London Philharmonic Orchestra/Ticciati/Tetzlaff review – clarity of texture and rhythmic grace

Christian Tetzlaff.
Almost overwhelming … Christian Tetzlaff. Photograph: Chris Christodoulou/Lebrecht Mus/Chris Christodoulou/Lebrecht Music/Corbis

Magnus Lindberg’s formidable first violin concerto, premiered in 2006, is written for Mozartian forces. But it is Sibelius who haunts this compelling piece, sometimes almost explicitly. It is as though Lindberg is constantly asking how a Finnish composer can be truly himself in a violin concerto when that other Finnish composer’s concerto is always there in the collective memory. Next month brings the world premiere of Lindberg’s second: the question may still be bugging him.

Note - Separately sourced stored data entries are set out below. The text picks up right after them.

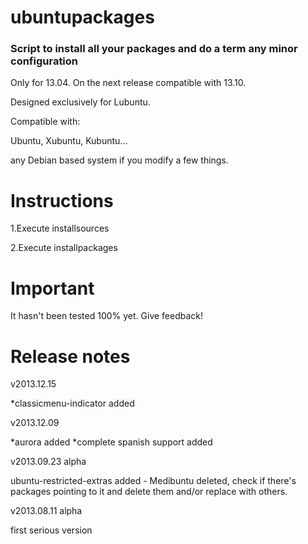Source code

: ubuntupackages
=============================================  
### Script to install all your packages and do a term any minor configuration

Only for 13.04. On the next release compatible with 13.10.

Designed exclusively for Lubuntu.

Compatible with:

Ubuntu, Xubuntu, Kubuntu...

any Debian based system if you modify a few things.

Instructions
=============================================

1.Execute installsources

2.Execute installpackages

Important
=============================================
It hasn't been tested 100% yet. Give feedback!

Release notes
=============================================
v2013.12.15

*classicmenu-indicator added

v2013.12.09

*aurora added
*complete spanish support added

v2013.09.23 alpha

ubuntu-restricted-extras added - Medibuntu deleted, check if there's packages pointing to it and delete them and/or replace with others.

v2013.08.11 alpha

first serious version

Christian Tetzlaff’s imperious playing of the piece was edge-of-the-seat compelling from first to last, brushing all uncertainty aside. From the high, rapt opening to the scintillatingly vigorous finale, Tetzlaff played with a vehement authority that never wavered, and at times was almost overwhelming. Once again, he showed why he is one of the unmissable artists of our era. Hats off to him for not playing an encore, either; a great concerto performance needs no afterword.

Robin Ticciati.
Restrained … Robin Ticciati. Photograph: Laurie Lewis

In the surrounding all-French programme, Robin Ticciati proved his own points. In Fauré’s orchestral suite for Pelléas et Mélisande, which predates Debussy’s opera, Ticciati immediately announced his quality by drawing refined and restrained playing from the London Philharmonic. Yet he never allowed the music to lose its inner pulse, with the rippling violin figurations of the second movement beautifully integrated with the pizzicato cellos and the sinuous flute solo.

Ravel’s Valses Nobles et Sentimentales revealed a similar attention to clarity of texture and well-paced rhythmic grace. These waltzes really danced. But it was in Debussy’s La Mer, a symphony in all but name, that Ticciati displayed a sense of structure to go with his manifest ability to manage orchestral sound. The opening movement had a particularly firm sense of evolution as well as an ear for instrumental balance and effect, while the second movement play of waves was ideally impulsive and the final maritime surges were so atmospheric that one could almost feel the spray.